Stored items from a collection
[Start of section]

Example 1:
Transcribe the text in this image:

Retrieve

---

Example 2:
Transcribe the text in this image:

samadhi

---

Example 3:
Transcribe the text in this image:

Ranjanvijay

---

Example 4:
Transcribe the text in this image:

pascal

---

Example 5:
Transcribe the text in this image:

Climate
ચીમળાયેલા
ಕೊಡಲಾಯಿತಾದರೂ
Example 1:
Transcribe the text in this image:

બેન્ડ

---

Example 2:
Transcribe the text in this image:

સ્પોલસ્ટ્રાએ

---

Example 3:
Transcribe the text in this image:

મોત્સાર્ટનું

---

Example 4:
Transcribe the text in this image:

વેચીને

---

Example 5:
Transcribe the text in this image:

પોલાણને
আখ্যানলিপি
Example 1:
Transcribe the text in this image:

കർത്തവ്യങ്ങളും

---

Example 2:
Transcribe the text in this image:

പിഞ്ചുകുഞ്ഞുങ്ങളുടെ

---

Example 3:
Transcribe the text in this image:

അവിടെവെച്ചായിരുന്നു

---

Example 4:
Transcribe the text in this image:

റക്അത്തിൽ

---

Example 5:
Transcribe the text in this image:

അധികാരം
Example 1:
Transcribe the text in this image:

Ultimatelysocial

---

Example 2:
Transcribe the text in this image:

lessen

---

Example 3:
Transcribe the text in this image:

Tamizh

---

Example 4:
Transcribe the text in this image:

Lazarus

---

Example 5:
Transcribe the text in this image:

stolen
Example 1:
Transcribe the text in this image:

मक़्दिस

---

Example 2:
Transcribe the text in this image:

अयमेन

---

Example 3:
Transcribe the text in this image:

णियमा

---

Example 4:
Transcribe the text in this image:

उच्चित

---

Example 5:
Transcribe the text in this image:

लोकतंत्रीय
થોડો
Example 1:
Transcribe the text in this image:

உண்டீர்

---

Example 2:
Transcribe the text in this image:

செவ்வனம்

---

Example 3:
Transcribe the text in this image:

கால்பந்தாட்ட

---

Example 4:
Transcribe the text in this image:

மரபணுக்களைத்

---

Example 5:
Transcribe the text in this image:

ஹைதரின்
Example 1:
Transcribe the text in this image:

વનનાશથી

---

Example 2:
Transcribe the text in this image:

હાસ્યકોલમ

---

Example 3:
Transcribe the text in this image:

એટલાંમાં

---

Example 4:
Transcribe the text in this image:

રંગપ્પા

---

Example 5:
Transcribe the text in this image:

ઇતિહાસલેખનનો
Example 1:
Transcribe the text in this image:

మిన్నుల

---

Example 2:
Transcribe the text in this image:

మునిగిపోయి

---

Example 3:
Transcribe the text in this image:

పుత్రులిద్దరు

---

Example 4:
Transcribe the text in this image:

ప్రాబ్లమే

[End of section]

Exercise brief — Word for word, transcribe all of the entries shown above.

Exercise answer —
Example 1:
Transcribe the text in this image:

Retrieve

---

Example 2:
Transcribe the text in this image:

samadhi

---

Example 3:
Transcribe the text in this image:

Ranjanvijay

---

Example 4:
Transcribe the text in this image:

pascal

---

Example 5:
Transcribe the text in this image:

Climate
ચીમળાયેલા
ಕೊಡಲಾಯಿತಾದರೂ
Example 1:
Transcribe the text in this image:

બેન્ડ

---

Example 2:
Transcribe the text in this image:

સ્પોલસ્ટ્રાએ

---

Example 3:
Transcribe the text in this image:

મોત્સાર્ટનું

---

Example 4:
Transcribe the text in this image:

વેચીને

---

Example 5:
Transcribe the text in this image:

પોલાણને
আখ্যানলিপি
Example 1:
Transcribe the text in this image:

കർത്തവ്യങ്ങളും

---

Example 2:
Transcribe the text in this image:

പിഞ്ചുകുഞ്ഞുങ്ങളുടെ

---

Example 3:
Transcribe the text in this image:

അവിടെവെച്ചായിരുന്നു

---

Example 4:
Transcribe the text in this image:

റക്അത്തിൽ

---

Example 5:
Transcribe the text in this image:

അധികാരം
Example 1:
Transcribe the text in this image:

Ultimatelysocial

---

Example 2:
Transcribe the text in this image:

lessen

---

Example 3:
Transcribe the text in this image:

Tamizh

---

Example 4:
Transcribe the text in this image:

Lazarus

---

Example 5:
Transcribe the text in this image:

stolen
Example 1:
Transcribe the text in this image:

मक़्दिस

---

Example 2:
Transcribe the text in this image:

अयमेन

---

Example 3:
Transcribe the text in this image:

णियमा

---

Example 4:
Transcribe the text in this image:

उच्चित

---

Example 5:
Transcribe the text in this image:

लोकतंत्रीय
થોડો
Example 1:
Transcribe the text in this image:

உண்டீர்

---

Example 2:
Transcribe the text in this image:

செவ்வனம்

---

Example 3:
Transcribe the text in this image:

கால்பந்தாட்ட

---

Example 4:
Transcribe the text in this image:

மரபணுக்களைத்

---

Example 5:
Transcribe the text in this image:

ஹைதரின்
Example 1:
Transcribe the text in this image:

વનનાશથી

---

Example 2:
Transcribe the text in this image:

હાસ્યકોલમ

---

Example 3:
Transcribe the text in this image:

એટલાંમાં

---

Example 4:
Transcribe the text in this image:

રંગપ્પા

---

Example 5:
Transcribe the text in this image:

ઇતિહાસલેખનનો
Example 1:
Transcribe the text in this image:

మిన్నుల

---

Example 2:
Transcribe the text in this image:

మునిగిపోయి

---

Example 3:
Transcribe the text in this image:

పుత్రులిద్దరు

---

Example 4:
Transcribe the text in this image:

ప్రాబ్లమే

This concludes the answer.